For All Americans and Not Just Those in the U.S.

AmericasWhen one is brought up in a culture in which one's family, peers, the media, and virtually everyone one meets believes something, it is easy to understand why it is so hard to break away from the belief. If you are an atheist living in a predominately religious country, you know exactly what I mean. When I stop and think about this, I must marvel that there are as many of us as there appear to be.

As difficult as it may be to break away from religious belief in such an environment, religion is by no means the only example of this. We could say the same about a number of popular cultural traditions and practices.
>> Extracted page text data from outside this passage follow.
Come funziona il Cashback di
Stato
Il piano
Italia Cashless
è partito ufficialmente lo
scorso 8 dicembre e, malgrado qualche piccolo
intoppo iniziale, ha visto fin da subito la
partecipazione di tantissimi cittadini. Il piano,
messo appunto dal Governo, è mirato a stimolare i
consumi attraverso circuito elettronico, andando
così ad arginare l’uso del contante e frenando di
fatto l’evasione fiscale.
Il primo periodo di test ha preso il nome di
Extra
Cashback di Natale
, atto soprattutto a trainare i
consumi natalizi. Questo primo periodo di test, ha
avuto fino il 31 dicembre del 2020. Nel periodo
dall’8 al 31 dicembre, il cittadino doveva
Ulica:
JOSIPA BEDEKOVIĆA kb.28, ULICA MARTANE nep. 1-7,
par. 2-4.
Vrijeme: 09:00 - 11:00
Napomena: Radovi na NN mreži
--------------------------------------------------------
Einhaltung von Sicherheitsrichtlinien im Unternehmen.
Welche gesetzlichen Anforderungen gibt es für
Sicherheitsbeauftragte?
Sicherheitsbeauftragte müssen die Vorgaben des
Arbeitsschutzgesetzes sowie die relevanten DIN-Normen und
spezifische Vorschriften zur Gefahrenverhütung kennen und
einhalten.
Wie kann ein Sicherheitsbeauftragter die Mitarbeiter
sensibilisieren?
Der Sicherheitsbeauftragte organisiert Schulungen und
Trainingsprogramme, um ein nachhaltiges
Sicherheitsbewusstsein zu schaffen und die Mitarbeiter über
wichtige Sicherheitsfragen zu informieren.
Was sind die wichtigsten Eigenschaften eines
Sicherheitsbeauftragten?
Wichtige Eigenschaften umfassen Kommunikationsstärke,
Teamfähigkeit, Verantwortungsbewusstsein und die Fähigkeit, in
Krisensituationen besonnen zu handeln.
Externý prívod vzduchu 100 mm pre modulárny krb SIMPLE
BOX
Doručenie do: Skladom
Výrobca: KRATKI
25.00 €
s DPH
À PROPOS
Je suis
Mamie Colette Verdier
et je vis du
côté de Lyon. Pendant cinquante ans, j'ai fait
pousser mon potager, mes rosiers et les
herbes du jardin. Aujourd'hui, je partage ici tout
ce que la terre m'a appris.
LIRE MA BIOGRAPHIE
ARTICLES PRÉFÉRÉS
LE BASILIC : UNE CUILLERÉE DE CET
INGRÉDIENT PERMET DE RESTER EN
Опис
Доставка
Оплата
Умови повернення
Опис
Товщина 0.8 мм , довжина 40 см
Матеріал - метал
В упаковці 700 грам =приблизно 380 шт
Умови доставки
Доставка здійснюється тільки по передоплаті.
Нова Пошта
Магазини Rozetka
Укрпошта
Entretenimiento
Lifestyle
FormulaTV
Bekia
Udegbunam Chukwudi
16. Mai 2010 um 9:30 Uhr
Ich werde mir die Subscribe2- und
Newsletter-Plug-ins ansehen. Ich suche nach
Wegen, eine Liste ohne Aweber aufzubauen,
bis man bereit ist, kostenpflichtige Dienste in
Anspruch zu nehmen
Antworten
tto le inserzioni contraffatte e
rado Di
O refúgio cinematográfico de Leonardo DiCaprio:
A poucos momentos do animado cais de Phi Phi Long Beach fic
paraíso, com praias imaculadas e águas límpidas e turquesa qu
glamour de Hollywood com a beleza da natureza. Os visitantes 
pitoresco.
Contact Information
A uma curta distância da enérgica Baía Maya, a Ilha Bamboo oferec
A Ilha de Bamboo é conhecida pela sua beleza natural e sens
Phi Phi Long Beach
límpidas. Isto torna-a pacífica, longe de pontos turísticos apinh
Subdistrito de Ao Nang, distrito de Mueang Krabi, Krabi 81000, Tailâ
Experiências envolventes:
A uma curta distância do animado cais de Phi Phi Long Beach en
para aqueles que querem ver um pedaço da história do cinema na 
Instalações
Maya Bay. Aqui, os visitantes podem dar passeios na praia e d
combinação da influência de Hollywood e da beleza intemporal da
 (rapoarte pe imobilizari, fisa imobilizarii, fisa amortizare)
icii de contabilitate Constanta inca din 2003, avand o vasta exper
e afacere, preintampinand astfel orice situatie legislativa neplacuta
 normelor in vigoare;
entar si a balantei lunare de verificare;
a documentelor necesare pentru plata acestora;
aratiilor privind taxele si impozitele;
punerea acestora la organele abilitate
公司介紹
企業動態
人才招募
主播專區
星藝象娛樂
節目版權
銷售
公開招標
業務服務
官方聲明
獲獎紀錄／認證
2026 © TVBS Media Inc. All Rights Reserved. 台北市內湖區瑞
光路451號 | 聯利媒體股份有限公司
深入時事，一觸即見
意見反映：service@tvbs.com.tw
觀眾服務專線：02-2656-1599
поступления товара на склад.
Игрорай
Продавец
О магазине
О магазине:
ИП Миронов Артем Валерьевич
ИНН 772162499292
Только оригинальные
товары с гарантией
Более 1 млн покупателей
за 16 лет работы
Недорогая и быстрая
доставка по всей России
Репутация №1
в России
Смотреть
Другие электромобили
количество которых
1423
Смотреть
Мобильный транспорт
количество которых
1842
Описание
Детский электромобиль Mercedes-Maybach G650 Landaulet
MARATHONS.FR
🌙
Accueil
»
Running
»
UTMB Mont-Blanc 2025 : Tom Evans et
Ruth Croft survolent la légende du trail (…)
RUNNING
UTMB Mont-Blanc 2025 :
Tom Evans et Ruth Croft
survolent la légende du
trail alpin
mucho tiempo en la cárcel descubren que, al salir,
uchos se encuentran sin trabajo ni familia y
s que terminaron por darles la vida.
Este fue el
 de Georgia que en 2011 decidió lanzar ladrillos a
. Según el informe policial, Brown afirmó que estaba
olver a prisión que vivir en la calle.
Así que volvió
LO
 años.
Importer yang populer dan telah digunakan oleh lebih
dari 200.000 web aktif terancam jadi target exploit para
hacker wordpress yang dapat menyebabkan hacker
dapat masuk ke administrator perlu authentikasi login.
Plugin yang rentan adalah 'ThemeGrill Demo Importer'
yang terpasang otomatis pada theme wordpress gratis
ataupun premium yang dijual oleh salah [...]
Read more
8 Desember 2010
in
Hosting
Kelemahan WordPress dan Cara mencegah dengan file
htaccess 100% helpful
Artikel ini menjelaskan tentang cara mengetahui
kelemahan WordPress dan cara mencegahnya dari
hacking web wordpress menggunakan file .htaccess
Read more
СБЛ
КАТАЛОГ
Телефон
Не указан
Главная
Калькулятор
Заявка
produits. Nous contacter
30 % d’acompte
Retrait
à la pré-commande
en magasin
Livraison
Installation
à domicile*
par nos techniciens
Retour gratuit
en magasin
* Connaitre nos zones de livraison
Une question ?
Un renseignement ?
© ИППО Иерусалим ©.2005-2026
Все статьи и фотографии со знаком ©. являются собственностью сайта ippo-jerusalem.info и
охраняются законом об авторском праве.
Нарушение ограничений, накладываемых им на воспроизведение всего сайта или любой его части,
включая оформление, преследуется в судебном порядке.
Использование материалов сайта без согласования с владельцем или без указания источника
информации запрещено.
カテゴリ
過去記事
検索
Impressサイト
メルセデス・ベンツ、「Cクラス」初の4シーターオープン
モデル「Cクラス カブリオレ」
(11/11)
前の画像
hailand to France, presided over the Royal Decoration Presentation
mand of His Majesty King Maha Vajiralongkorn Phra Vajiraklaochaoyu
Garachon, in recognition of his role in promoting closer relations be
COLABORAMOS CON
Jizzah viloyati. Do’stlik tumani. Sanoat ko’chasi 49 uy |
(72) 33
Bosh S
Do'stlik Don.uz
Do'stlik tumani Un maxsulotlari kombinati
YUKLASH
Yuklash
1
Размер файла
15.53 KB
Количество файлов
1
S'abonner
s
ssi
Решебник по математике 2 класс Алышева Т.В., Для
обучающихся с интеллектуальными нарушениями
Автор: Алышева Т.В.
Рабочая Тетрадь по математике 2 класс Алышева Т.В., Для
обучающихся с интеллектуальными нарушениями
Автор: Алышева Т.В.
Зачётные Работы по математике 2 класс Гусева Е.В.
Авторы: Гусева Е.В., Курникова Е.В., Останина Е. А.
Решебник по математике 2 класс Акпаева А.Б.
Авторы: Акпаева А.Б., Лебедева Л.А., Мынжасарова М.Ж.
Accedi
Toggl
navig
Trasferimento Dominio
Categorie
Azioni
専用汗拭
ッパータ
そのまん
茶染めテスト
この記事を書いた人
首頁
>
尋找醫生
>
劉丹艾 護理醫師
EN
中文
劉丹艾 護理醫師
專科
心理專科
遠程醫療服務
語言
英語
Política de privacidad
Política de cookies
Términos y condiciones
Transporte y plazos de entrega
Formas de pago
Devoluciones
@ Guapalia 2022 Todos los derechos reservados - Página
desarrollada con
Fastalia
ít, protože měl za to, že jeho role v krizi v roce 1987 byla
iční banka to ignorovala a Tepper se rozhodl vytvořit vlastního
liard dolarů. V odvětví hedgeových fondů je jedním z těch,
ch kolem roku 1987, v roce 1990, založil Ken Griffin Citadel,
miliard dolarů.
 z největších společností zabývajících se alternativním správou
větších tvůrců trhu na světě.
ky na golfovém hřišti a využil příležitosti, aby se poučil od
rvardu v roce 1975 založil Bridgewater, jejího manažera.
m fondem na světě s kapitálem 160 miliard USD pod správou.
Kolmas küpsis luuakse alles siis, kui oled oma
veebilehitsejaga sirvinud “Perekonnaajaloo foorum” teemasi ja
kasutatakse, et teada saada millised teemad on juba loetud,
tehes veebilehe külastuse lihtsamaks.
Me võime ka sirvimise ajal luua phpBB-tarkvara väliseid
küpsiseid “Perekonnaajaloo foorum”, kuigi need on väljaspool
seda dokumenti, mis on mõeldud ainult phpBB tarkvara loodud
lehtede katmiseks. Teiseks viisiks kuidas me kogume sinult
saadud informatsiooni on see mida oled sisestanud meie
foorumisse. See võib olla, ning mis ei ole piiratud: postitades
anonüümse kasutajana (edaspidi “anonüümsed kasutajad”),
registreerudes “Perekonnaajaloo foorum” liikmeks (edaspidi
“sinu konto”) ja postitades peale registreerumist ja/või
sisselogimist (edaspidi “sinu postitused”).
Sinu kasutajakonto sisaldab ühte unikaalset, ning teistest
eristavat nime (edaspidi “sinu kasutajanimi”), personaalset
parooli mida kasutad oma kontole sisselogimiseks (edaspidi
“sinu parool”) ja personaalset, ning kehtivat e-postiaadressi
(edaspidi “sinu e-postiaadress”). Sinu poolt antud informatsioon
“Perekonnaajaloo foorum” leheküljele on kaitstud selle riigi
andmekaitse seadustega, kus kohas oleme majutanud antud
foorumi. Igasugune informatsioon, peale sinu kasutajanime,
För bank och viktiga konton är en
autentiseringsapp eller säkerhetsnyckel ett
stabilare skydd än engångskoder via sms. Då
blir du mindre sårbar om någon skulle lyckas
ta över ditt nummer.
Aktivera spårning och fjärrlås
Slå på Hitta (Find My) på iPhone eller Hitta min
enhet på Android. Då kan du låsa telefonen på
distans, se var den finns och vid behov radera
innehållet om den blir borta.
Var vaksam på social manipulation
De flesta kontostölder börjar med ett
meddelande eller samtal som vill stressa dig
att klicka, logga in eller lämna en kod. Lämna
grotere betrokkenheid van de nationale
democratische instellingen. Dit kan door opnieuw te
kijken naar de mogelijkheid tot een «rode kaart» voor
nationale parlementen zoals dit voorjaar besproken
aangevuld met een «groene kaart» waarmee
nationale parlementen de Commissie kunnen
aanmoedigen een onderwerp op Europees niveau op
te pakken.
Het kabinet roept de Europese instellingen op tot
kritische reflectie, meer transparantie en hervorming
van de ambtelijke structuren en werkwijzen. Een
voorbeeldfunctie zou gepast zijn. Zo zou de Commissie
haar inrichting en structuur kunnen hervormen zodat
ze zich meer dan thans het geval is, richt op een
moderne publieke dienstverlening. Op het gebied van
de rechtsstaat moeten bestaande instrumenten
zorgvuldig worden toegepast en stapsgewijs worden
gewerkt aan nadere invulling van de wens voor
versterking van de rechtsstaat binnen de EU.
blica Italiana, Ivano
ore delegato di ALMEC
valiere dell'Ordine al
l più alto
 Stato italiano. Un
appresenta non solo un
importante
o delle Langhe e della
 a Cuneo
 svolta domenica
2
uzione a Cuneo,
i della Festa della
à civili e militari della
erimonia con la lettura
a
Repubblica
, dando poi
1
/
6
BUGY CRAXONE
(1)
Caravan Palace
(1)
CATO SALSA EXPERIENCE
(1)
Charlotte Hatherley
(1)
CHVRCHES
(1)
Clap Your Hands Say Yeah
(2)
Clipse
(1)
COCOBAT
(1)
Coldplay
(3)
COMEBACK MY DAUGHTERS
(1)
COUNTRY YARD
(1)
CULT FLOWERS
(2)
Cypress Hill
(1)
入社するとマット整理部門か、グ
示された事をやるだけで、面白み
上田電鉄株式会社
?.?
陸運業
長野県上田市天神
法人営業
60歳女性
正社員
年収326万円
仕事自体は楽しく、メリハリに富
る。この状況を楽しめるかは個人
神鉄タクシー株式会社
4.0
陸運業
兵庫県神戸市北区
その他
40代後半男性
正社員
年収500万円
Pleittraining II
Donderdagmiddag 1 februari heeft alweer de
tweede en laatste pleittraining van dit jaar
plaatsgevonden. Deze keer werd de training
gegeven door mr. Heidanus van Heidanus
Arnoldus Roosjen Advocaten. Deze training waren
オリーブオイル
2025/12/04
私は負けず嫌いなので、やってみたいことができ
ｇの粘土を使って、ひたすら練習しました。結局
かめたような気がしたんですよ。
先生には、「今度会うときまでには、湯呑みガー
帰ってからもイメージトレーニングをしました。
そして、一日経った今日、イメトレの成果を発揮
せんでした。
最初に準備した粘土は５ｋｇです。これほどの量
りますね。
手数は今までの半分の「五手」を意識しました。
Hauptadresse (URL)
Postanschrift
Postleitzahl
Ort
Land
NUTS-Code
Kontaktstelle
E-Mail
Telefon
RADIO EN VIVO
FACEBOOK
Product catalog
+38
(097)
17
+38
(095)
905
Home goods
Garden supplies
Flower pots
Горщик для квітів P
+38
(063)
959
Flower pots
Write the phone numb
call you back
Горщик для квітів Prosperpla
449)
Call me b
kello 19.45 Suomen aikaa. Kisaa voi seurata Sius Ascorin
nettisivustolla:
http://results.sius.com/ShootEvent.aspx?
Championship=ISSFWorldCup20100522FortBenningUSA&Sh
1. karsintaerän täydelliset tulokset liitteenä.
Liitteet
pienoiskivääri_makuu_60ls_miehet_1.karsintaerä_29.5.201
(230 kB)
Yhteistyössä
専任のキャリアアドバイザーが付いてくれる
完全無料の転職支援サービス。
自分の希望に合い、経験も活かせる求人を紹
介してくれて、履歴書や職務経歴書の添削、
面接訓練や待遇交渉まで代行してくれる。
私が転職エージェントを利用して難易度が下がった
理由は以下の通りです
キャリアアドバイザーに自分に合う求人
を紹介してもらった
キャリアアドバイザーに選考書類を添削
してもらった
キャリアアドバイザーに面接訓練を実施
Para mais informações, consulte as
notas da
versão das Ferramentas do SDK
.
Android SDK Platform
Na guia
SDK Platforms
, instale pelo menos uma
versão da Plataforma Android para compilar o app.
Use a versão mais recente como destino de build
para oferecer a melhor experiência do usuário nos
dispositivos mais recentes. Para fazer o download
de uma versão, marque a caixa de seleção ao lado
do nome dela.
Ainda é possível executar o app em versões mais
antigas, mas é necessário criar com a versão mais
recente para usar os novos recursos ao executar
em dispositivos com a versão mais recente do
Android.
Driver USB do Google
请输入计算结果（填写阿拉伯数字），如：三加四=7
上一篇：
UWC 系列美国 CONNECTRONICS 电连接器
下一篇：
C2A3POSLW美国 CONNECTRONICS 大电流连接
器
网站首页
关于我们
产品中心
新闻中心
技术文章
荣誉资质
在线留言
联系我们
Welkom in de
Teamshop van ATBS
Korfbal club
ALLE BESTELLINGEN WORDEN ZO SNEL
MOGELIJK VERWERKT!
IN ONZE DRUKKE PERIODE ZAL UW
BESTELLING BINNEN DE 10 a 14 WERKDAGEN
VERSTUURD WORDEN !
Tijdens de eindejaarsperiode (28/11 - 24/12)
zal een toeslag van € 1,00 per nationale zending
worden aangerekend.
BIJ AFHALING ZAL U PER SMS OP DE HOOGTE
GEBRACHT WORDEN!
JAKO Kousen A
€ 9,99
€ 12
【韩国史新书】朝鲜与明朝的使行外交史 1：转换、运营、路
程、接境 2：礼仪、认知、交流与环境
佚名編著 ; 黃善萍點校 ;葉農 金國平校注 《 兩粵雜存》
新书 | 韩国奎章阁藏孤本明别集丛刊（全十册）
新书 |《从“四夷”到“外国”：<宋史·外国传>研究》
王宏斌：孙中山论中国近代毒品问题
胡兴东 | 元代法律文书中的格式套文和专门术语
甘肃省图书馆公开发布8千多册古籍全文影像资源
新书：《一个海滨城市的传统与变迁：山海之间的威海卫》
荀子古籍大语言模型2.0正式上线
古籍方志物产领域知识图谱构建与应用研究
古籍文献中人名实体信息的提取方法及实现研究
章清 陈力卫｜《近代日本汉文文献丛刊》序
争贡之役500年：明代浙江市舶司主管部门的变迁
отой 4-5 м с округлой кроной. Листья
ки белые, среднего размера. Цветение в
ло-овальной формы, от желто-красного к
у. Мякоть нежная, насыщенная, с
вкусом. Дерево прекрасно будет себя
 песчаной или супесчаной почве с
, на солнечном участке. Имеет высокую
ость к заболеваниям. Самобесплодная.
In this post, I'd like to address one such practice that I am currently trying to abandon and having an unexpectedly difficult time doing so.

I have been told a number of times that using "America" to refer to the United States or "Americans" to refer to persons residing within the United States is offensive to those who reside in the rest of North and South America. I understand perfectly well why this would be the case, and yet, I have discovered that this is an extremely difficult habit for me to break.

As long as I can remember, "America" has been used to refer only to the United States and "Americans" has been used to describe the people living in the U.S. This is how my family, friends, teachers, and acquaintances all talk. This is what I see, hear, and read from the news media and from my elected officials. This terminology is about as universally accepted and widely used as anything else I can think of. The degree to which it has been embedded in my consciousness cannot be overstated.

It is only recently, that it has been brought to my attention that "America" and "American" should not be used in this manner. During this time, I've made an effort to change how I write and how I speak. And yet, I continue to catch myself resorting back to the old terms more than I'd care to admit. Unlearning something this ingrained is really tough!

Why is this so much more difficult for me than it was to escape religion? I'm really not sure. My religious belief seemed to gradually melt away over a period of time before I began to confront it. By the time I started to recognize that I really did not believe in gods, I think I'd already managed to let go of much of the delusion. It is strange that this terminology, to which I have no conscious emotional attachment, is so much harder to discard. As much as I want to drop it, I keep screwing up.

I wonder if this is what it is like for some of the Whites I know who still use the "n-word" when they do not think anyone is listening. I wonder if this is what it is like for the men I know who make horribly misogynistic jokes even though they readily support equal pay for their female co-workers. I suppose old habits die hard even when they really should die.